Utilities should help hackers hack smart meters

Michael Giberson

I tend to believe that smart meter developers and their customers will devise sufficient protection for smart meters to carry on business with. The smarter of smart meters will not just measure power flowing through the device, in both directions, it will also communicate and perhaps execute instructions sent to it from authorized parties.  Unauthorized access to a meter could be used for various nefarious purposes including the remote shut off of power.

Security won’t be perfect – so expect some bad news along the way – but good enough.  But is will be a dynamic game for a while – a sort of arms race in which existing devices are hacked inspiring security to get better, which will inspire hackers to work harder, and so on.  Eventually, security will be good enough that hackers will find other, more tempting areas for their efforts.

This is all just my conjecture.  How about some news (from the North County Times): “Experts hack new power meters

As California’s utilities roll out millions of “smart meters” in the coming years, they’re creating, for the first time, the possibility that the electricity infrastructure could be hacked through a home, security consultants say.

… Utilities say they have been hardening the smart meters since they began development, but security consultants say they are worried: If criminals cracked the system, they could remotely install a virus that could shut down power for millions of customers.

So could criminals crack the system?

[IOActive security consultant Mike] Davis and his team hacked into smart meters last spring as part of a proof-of-concept they showed off at a Las Vegas security conference last summer.

They reverse engineered meters they bought on eBay and found in trash bins near installation sites. Then they installed a computer virus that would replicate itself across the wireless network and block the utility from each meter as it went.

… But Davis noted that utilities now require secure recycling of old meters, and eBay won’t allow that sort of gear to be sold on the site any longer.
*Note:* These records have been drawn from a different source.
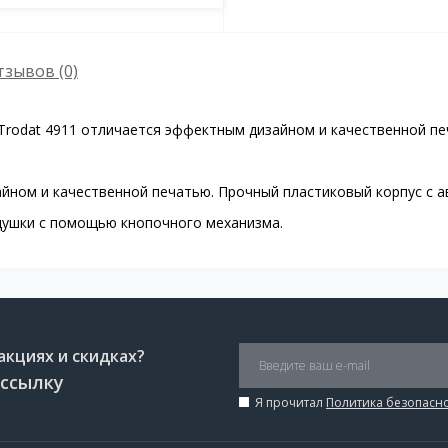
тзывов (0)
rodat 4911 отличается эффектным дизайном и качественной печа
зайном и качественной печатью. Прочный пластиковый корпус с
душки с помощью кнопочного механизма.
акциях и скидках?
ссылку
Я прочитал
Политика безопасн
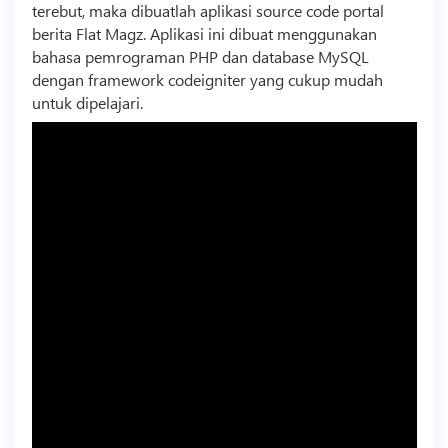
terebut, maka dibuatlah aplikasi
source code
portal
berita Flat Magz. Aplikasi ini dibuat menggunakan
bahasa pemrograman PHP dan database MySQL
dengan framework codeigniter yang cukup mudah
untuk dipelajari.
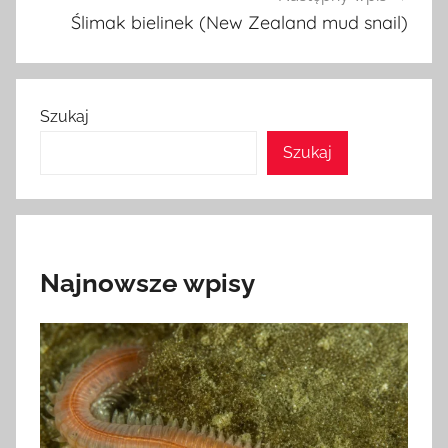
Ślimak bielinek (New Zealand mud snail)
Szukaj
Szukaj
Najnowsze wpisy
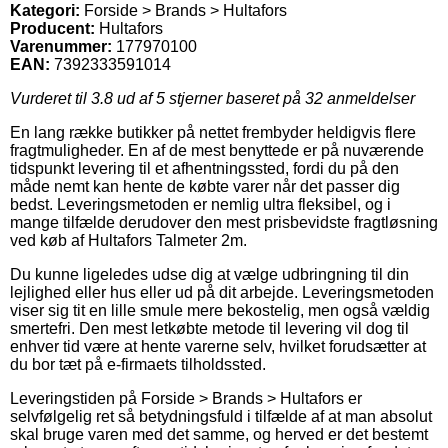
Kategori:
Forside > Brands > Hultafors
Producent:
Hultafors
Varenummer:
177970100
EAN:
7392333591014
Vurderet til
3.8
ud af 5 stjerner baseret på
32
anmeldelser
En lang række butikker på nettet frembyder heldigvis flere
fragtmuligheder. En af de mest benyttede er på nuværende
tidspunkt levering til et afhentningssted, fordi du på den
måde nemt kan hente de købte varer når det passer dig
bedst. Leveringsmetoden er nemlig ultra fleksibel, og i
mange tilfælde derudover den mest prisbevidste fragtløsning
ved køb af Hultafors Talmeter 2m.
Du kunne ligeledes udse dig at vælge udbringning til din
lejlighed eller hus eller ud på dit arbejde. Leveringsmetoden
viser sig tit en lille smule mere bekostelig, men også vældig
smertefri. Den mest letkøbte metode til levering vil dog til
enhver tid være at hente varerne selv, hvilket forudsætter at
du bor tæt på e-firmaets tilholdssted.
Leveringstiden på Forside > Brands > Hultafors er
selvfølgelig ret så betydningsfuld i tilfælde af at man absolut
skal bruge varen med det samme, og herved er det bestemt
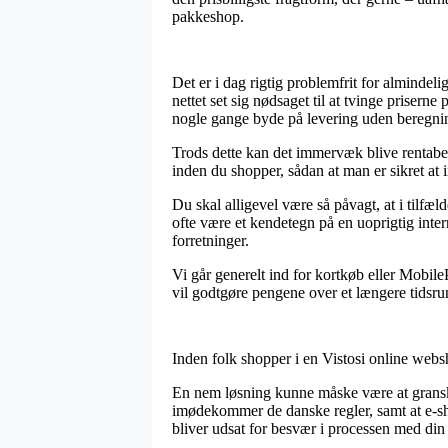
pakkeshop.
Det er i dag rigtig problemfrit for almindeli
nettet set sig nødsaget til at tvinge priserne
nogle gange byde på levering uden beregni
Trods dette kan det immervæk blive rentabe
inden du shopper, sådan at man er sikret at 
Du skal alligevel være så påvagt, at i tilfæl
ofte være et kendetegn på en uoprigtig inter
forretninger.
Vi går generelt ind for kortkøb eller Mobi
vil godtgøre pengene over et længere tidsr
Inden folk shopper i en Vistosi online webs
En nem løsning kunne måske være at granske
imødekommer de danske regler, samt at e-shop
bliver udsat for besvær i processen med din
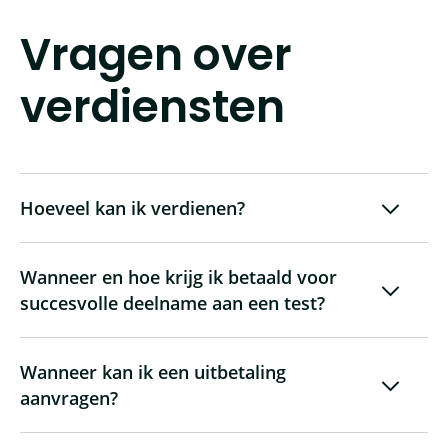
Vragen over
verdiensten
Hoeveel kan ik verdienen?
Wanneer en hoe krijg ik betaald voor
succesvolle deelname aan een test?
Wanneer kan ik een uitbetaling
aanvragen?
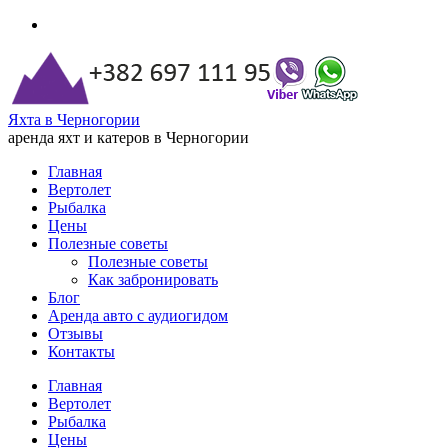
Яхта в Черногории
аренда яхт и катеров в Черногории
Главная
Вертолет
Рыбалка
Цены
Полезные советы
Полезные советы
Как забронировать
Блог
Аренда авто с аудиогидом
Отзывы
Контакты
Главная
Вертолет
Рыбалка
Цены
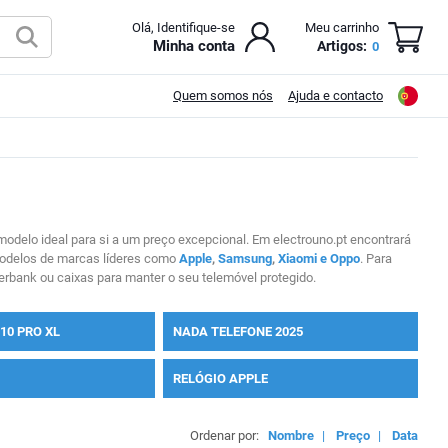
Olá, Identifique-se
Meu carrinho
Minha conta
Artigos:
0
Quem somos nós
Ajuda e contacto
delo ideal para si a um preço excepcional. Em electrouno.pt encontrará
modelos de marcas líderes como
Apple
,
Samsung
,
Xiaomi e
Oppo
. Para
erbank ou caixas para manter o seu telemóvel protegido.
10 PRO XL
NADA TELEFONE 2025
RELÓGIO APPLE
Ordenar por:
Nombre
|
Preço
|
Data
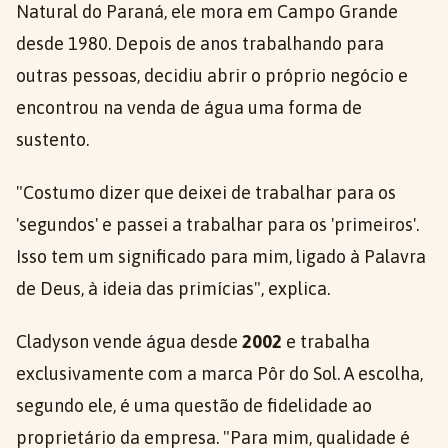
Natural do Paraná, ele mora em Campo Grande
desde 1980. Depois de anos trabalhando para
outras pessoas, decidiu abrir o próprio negócio e
encontrou na venda de água uma forma de
sustento.
"Costumo dizer que deixei de trabalhar para os
'segundos' e passei a trabalhar para os 'primeiros'.
Isso tem um significado para mim, ligado à Palavra
de Deus, à ideia das primícias", explica.
Cladyson vende água desde
2002
e trabalha
exclusivamente com a marca Pôr do Sol. A escolha,
segundo ele, é uma questão de fidelidade ao
proprietário da empresa. "Para mim, qualidade é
Davis said they have done such a good job keeping the meters out of his hands that he hasn’t hacked the most recent meters because he can’t find one through legal means.

If I were head of cybersecurity for a utility (or meter developer), while I’d support the secure recycling of old meter and prefer eBay not resell used meters, I’d also willingly give a meter to any (competent pro-security oriented) hacker wanting to try to hack the meter.  Heck, they should be donating prototypes to local universities and sponsoring hacking competitions.

When hacking smart meters is outlawed, only outlaws will hack smart meters.  Smart meter developers should help the “good guys” do a little hacking, too.